Saved data entries.
= = = =

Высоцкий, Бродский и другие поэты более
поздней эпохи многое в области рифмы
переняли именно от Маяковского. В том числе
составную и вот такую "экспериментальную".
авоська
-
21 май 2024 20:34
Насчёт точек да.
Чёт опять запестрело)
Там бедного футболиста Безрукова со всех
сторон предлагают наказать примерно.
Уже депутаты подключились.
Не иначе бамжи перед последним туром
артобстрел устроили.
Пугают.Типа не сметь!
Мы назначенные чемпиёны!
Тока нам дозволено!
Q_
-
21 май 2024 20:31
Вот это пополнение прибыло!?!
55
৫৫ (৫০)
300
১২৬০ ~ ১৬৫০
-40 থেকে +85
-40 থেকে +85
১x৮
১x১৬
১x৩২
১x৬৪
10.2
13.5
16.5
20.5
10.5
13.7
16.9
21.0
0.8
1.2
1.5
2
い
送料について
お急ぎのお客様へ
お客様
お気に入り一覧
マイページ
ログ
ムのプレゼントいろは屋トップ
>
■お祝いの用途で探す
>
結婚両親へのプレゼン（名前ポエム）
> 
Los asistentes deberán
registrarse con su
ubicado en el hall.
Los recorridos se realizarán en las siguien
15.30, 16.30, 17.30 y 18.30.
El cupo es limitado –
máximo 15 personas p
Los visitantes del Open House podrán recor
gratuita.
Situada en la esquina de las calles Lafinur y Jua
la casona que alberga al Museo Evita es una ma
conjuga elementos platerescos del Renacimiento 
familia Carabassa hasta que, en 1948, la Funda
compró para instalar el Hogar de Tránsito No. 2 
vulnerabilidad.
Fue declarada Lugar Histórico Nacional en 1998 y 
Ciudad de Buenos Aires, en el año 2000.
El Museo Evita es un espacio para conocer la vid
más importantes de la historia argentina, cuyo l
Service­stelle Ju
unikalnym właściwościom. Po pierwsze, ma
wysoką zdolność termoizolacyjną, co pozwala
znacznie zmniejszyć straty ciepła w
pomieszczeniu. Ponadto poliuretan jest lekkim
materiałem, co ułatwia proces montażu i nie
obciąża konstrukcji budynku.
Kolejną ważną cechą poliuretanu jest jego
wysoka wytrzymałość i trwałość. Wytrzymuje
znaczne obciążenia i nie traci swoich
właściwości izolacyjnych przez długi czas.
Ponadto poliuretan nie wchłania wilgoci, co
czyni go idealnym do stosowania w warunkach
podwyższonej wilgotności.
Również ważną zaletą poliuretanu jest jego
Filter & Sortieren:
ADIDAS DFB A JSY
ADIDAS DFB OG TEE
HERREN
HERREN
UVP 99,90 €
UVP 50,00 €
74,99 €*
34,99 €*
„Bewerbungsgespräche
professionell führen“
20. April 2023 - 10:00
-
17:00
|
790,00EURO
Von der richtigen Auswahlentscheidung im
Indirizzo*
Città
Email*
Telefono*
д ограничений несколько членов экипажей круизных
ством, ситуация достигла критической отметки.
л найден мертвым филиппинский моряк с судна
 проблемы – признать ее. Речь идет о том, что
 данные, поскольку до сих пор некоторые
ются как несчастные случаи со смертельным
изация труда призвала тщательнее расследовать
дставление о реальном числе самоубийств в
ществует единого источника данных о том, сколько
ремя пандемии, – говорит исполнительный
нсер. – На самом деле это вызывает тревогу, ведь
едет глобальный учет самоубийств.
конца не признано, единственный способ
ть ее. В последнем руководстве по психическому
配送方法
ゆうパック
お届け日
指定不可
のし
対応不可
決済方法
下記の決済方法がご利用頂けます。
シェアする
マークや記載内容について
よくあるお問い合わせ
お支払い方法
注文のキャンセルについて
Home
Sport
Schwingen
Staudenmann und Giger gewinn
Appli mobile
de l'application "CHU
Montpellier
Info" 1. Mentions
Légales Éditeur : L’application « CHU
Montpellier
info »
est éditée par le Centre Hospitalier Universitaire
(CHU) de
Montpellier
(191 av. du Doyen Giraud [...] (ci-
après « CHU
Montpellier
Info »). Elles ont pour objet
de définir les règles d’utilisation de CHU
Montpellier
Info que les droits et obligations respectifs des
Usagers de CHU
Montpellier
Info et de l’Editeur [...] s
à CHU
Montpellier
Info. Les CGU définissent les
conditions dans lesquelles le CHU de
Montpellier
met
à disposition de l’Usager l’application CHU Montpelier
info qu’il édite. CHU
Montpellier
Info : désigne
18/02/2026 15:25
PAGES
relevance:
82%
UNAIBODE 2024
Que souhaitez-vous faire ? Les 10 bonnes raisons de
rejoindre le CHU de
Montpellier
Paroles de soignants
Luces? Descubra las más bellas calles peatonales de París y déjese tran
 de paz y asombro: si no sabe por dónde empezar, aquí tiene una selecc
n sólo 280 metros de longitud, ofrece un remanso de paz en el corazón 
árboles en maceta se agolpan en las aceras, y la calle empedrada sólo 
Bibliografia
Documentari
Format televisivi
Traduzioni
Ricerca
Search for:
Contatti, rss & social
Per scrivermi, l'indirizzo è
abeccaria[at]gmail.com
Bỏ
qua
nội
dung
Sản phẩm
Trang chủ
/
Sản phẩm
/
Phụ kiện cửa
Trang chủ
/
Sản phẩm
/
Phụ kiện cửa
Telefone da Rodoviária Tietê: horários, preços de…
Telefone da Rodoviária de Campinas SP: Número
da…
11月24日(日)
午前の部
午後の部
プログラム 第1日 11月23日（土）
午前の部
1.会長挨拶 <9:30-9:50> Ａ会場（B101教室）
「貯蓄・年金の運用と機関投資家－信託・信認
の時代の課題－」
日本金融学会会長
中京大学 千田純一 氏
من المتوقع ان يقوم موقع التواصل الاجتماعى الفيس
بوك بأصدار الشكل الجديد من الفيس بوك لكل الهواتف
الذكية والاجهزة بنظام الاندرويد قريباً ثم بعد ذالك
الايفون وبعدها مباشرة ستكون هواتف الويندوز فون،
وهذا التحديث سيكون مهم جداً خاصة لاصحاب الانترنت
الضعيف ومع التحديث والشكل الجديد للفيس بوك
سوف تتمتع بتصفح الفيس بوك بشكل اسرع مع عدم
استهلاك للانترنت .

= = = =

Work instructions. The number alone is the answer: work out how many lines in the data contain "Museo".

Answer to this task. 2